Data for analysis:
[Start of section]

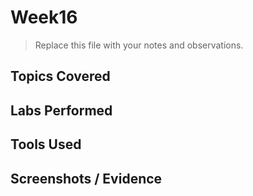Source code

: # Week16

> Replace this file with your notes and observations.

## Topics Covered

## Labs Performed

## Tools Used

## Screenshots / Evidence
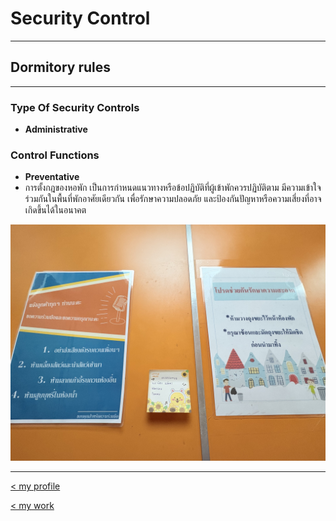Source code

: # Security Control

---

## Dormitory rules

---

### Type Of Security Controls
- **Administrative**

### Control Functions
- **Preventative**
- การตั้งกฎของหอพัก เป็นการกำหนดแนวทางหรือข้อปฏิบัติที่ผู้เข้าพักควรปฏิบัติตาม มีความเข้าใจร่วมกันในพื้นที่พักอาศัยเดียวกัน เพื่อรักษาความปลอดภัย และป้องกันปัญหาหรือความเสี่ยงที่อาจเกิดขึ้นได้ในอนาคต

![jpg](img/dormitory_rules.jpg)

---

[< my profile](https://wariisara.github.io/)


[< my work](https://wariisara.github.io/mywork)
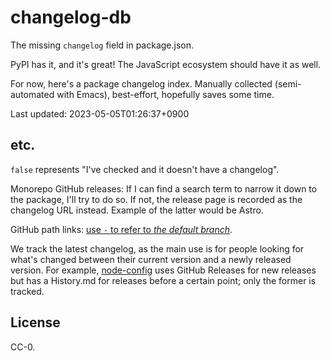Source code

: # changelog-db

The missing `changelog` field in package.json.

PyPI has it, and it's great! The JavaScript ecosystem should have it as well.

For now, here's a package changelog index. Manually collected (semi-automated with Emacs), best-effort, hopefully saves some time.

Last updated: 2023-05-05T01:26:37+0900

## etc.

`false` represents "I've checked and it doesn't have a changelog".

Monorepo GitHub releases: If I can find a search term to narrow it down to the package, I'll try to do so. If not, the release page is recorded as the changelog URL instead. Example of the latter would be Astro.

GitHub path links: [use `-` to refer to *the default branch*](https://stackoverflow.com/questions/64726262/is-there-a-stable-url-to-always-get-the-default-branch-in-github).

We track the latest changelog, as the main use is for people looking for what's changed between their current version and a newly released version. For example, [node-config](https://github.com/node-config/node-config) uses GitHub Releases for new releases but has a History.md for releases before a certain point; only the former is tracked.

## License

CC-0.
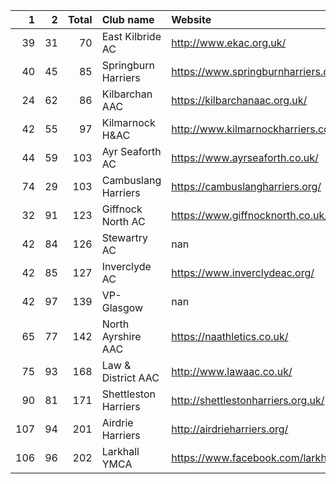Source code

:|   1 |   2 |   Total | Club name            | Website                                    |
|----:|----:|--------:|:---------------------|:-------------------------------------------|
|  39 |  31 |      70 | East Kilbride AC     | http://www.ekac.org.uk/                    |
|  40 |  45 |      85 | Springburn Harriers  | https://www.springburnharriers.co.uk/      |
|  24 |  62 |      86 | Kilbarchan AAC       | https://kilbarchanaac.org.uk/              |
|  42 |  55 |      97 | Kilmarnock H&AC      | http://www.kilmarnockharriers.com/         |
|  44 |  59 |     103 | Ayr Seaforth AC      | https://www.ayrseaforth.co.uk/             |
|  74 |  29 |     103 | Cambuslang Harriers  | https://cambuslangharriers.org/            |
|  32 |  91 |     123 | Giffnock North AC    | https://www.giffnocknorth.co.uk/           |
|  42 |  84 |     126 | Stewartry AC         | nan                                        |
|  42 |  85 |     127 | Inverclyde AC        | https://www.inverclydeac.org/              |
|  42 |  97 |     139 | VP-Glasgow           | nan                                        |
|  65 |  77 |     142 | North Ayrshire AAC   | https://naathletics.co.uk/                 |
|  75 |  93 |     168 | Law & District AAC   | http://www.lawaac.co.uk/                   |
|  90 |  81 |     171 | Shettleston Harriers | http://shettlestonharriers.org.uk/         |
| 107 |  94 |     201 | Airdrie Harriers     | http://airdrieharriers.org/                |
| 106 |  96 |     202 | Larkhall YMCA        | https://www.facebook.com/larkhallharriers/ |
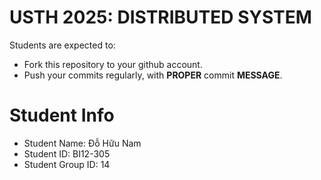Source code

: USTH 2025: DISTRIBUTED SYSTEM
=====================================================

Students are expected to:
* Fork this repository to your github account.
* Push your commits regularly, with **PROPER** commit **MESSAGE**.


Student Info
=========================

* Student Name: Đỗ Hữu Nam
* Student ID: BI12-305
* Student Group ID: 14
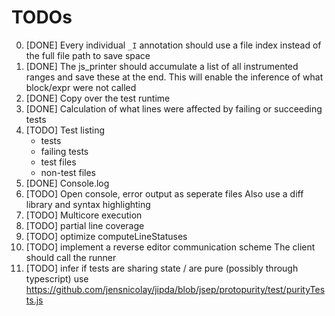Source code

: # TODOs

0. [DONE] Every individual `_I` annotation should use a file index instead of the full file path to save space
1. [DONE] The js_printer should accumulate a list of all instrumented ranges and save these at the end.
    This will enable the inference of what block/expr were not called
2. [DONE] Copy over the test runtime
3. [DONE] Calculation of what lines were affected by failing or succeeding tests
4. [TODO] Test listing
    * tests
    * failing tests
    * test files
    * non-test files
5. [DONE] Console.log
6. [TODO] Open console, error output as seperate files
    Also use a diff library and syntax highlighting
7. [TODO] Multicore execution
8. [TODO] partial line coverage
9. [TODO] optimize computeLineStatuses
10. [TODO] implement a reverse editor communication scheme
    The client should call the runner
11. [TODO] infer if tests are sharing state / are pure (possibly through typescript)
    use https://github.com/jensnicolay/jipda/blob/jsep/protopurity/test/purityTests.js
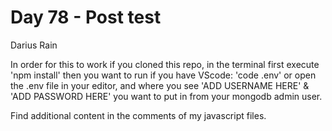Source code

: # Day 78 - Post test
Darius Rain
   
   
In order for this to work if you cloned this repo, in the terminal first execute 'npm install' then you want to run if you have VScode: 'code .env' or open the .env file in your editor,
and where you see 'ADD USERNAME HERE' & 'ADD PASSWORD HERE' you want to put in from your mongodb admin user.














Find additional content in the comments of my javascript files.
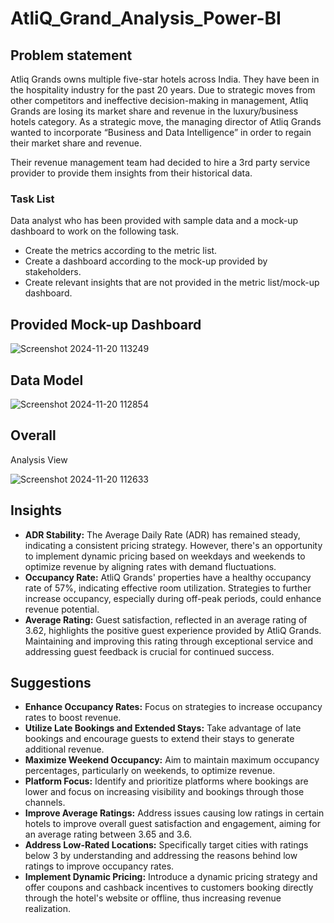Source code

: # AtliQ_Grand_Analysis_Power-BI

## Problem statement

Atliq Grands owns multiple five-star hotels across India. They have been in the hospitality industry for the past 20 years. Due to strategic moves from other competitors and ineffective decision-making in management, Atliq Grands are losing its market share and revenue in the luxury/business hotels category. As a strategic move, the managing director of Atliq Grands wanted to incorporate “Business and Data Intelligence” in order to regain their market share and revenue.

Their revenue management team had decided to hire a 3rd party service provider to provide them insights from their historical data.

### Task List

Data analyst who has been provided with sample data and a mock-up dashboard to work on the following task.

- Create the metrics according to the metric list. 
- Create a dashboard according to the mock-up provided by stakeholders. 
- Create relevant insights that are not provided in the metric list/mock-up dashboard.
  
## Provided Mock-up Dashboard

![Screenshot 2024-11-20 113249](https://github.com/user-attachments/assets/abc539d5-e71b-4444-8011-ee4d67f56867)


## Data Model

![Screenshot 2024-11-20 112854](https://github.com/user-attachments/assets/38f3ee5c-312d-41c3-a206-b3246beac094)

## Overall 
Analysis View

![Screenshot 2024-11-20 112633](https://github.com/user-attachments/assets/e827e18b-2395-4f0c-bf5c-0a0c80546284)



## Insights
-  **ADR Stability:** The Average Daily Rate (ADR) has remained steady, indicating a consistent pricing strategy. However, there's an opportunity to implement dynamic pricing based on weekdays and weekends to optimize revenue by aligning rates with demand fluctuations.
- **Occupancy Rate:** AtliQ Grands' properties have a healthy occupancy rate of 57%, indicating effective room utilization. Strategies to further increase occupancy, especially during off-peak periods, could enhance revenue potential.
- **Average Rating:** Guest satisfaction, reflected in an average rating of 3.62, highlights the positive guest experience provided by AtliQ Grands. Maintaining and improving this rating through exceptional service and addressing guest feedback is crucial for continued success.

## Suggestions

- **Enhance Occupancy Rates:** Focus on strategies to increase occupancy rates to boost revenue.
- **Utilize Late Bookings and Extended Stays:** Take advantage of late bookings and encourage guests to extend their stays to generate additional revenue.
- **Maximize Weekend Occupancy:** Aim to maintain maximum occupancy percentages, particularly on weekends, to optimize revenue.
- **Platform Focus:** Identify and prioritize platforms where bookings are lower and focus on increasing visibility and bookings through those channels.
- **Improve Average Ratings:** Address issues causing low ratings in certain hotels to improve overall guest satisfaction and engagement, aiming for an average rating between 3.65 and 3.6.
- **Address Low-Rated Locations:** Specifically target cities with ratings below 3 by understanding and addressing the reasons behind low ratings to improve occupancy rates. 
- **Implement Dynamic Pricing:** Introduce a dynamic pricing strategy and offer coupons and cashback incentives to customers booking directly through the hotel's website or offline, thus increasing revenue realization.
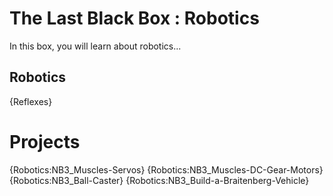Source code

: # The Last Black Box : Robotics
In this box, you will learn about robotics...

## Robotics
{Reflexes}

# Projects
{Robotics:NB3_Muscles-Servos}
{Robotics:NB3_Muscles-DC-Gear-Motors}
{Robotics:NB3_Ball-Caster}
{Robotics:NB3_Build-a-Braitenberg-Vehicle}

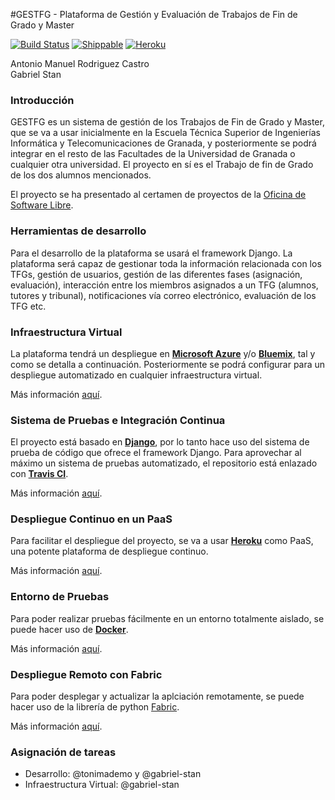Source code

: #GESTFG - Plataforma de Gestión y Evaluación de Trabajos de Fin de Grado y Master

[![Build Status](https://travis-ci.org/gabriel-stan/gestion-tfg.svg?branch=master)](https://travis-ci.org/gabriel-stan/gestion-tfg) [![Shippable](https://img.shields.io/shippable/565a097570d6b10d000f5ceb.svg)](https://app.shippable.com/builds/565a097570d6b10d000f5ceb) [![Heroku](https://heroku-badge.herokuapp.com/?app=gestfg&style=flat)](http://gestfg.herokuapp.com/)



Antonio Manuel Rodriguez Castro  
Gabriel Stan

### Introducción

GESTFG es un sistema de gestión de los Trabajos de Fin de Grado y Master, que se va a usar inicialmente en la Escuela Técnica Superior de Ingenierías Informática y Telecomunicaciones de Granada, y posteriormente se podrá integrar en el resto de las Facultades de la Universidad de Granada o cualquier otra universidad. El proyecto en sí es el Trabajo de fin de Grado de los dos alumnos mencionados.


El  proyecto se ha presentado al certamen de proyectos de la [Oficina de Software Libre](http://osl.ugr.es/).

### Herramientas de desarrollo

Para el desarrollo de la plataforma se usará el framework Django. La plataforma será capaz de gestionar toda la información relacionada con los TFGs, gestión de usuarios, gestión de las diferentes fases (asignación, evaluación), interacción entre los miembros asignados a un TFG (alumnos, tutores y tribunal), notificaciones vía correo electrónico, evaluación de los TFG etc.

### Infraestructura Virtual

La plataforma tendrá un despliegue en [**Microsoft Azure**](https://azure.microsoft.com/es-es/) y/o [**Bluemix**](https://www.ibm.com/cloud-computing/bluemix/), tal y como se detalla a continuación. Posteriormente se podrá configurar para un despliegue automatizado en cualquier infraestructura virtual.

Más información [aquí](docs/README-infraestructura.md).


### Sistema de Pruebas e Integración Continua

El proyecto está basado en [**Django**](https://www.djangoproject.com/), por lo tanto hace uso del sistema de prueba de código que ofrece el framework Django. Para aprovechar al máximo un sistema de pruebas automatizado, el repositorio está enlazado con [**Travis CI**](https://travis-ci.org/).

Más información [aquí](docs/README-integracion-continua.md).

### Despliegue Continuo en un PaaS

Para facilitar el despliegue del proyecto, se va a usar [**Heroku**](https://www.heroku.com) como PaaS, una potente plataforma de despliegue continuo.

Más información [aquí](docs/README-despliegue-PaaS.md).

### Entorno de Pruebas

Para poder realizar pruebas fácilmente en un entorno totalmente aislado, se puede hacer uso de [**Docker**](https://www.docker.com/).

Más información [aquí](docs/README-contenerizacion.md).

### Despliegue Remoto con Fabric

Para poder desplegar y actualizar la aplciación remotamente, se puede hacer uso de la librería de python [Fabric](http://www.fabfile.org/).

Más información [aquí](docs/README-fabric.md).



### Asignación de tareas

- Desarrollo: @tonimademo y @gabriel-stan
- Infraestructura Virtual: @gabriel-stan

[End of section]

Task to carry out: Copy out each line of the items above that contains the word "from".

Output of the exercise:
and where you see 'ADD USERNAME HERE' & 'ADD PASSWORD HERE' you want to put in from your mongodb admin user.
Atliq Grands owns multiple five-star hotels across India. They have been in the hospitality industry for the past 20 years. Due to strategic moves from other competitors and ineffective decision-making in management, Atliq Grands are losing its market share and revenue in the luxury/business hotels category. As a strategic move, the managing director of Atliq Grands wanted to incorporate “Business and Data Intelligence” in order to regain their market share and revenue.
Their revenue management team had decided to hire a 3rd party service provider to provide them insights from their historical data.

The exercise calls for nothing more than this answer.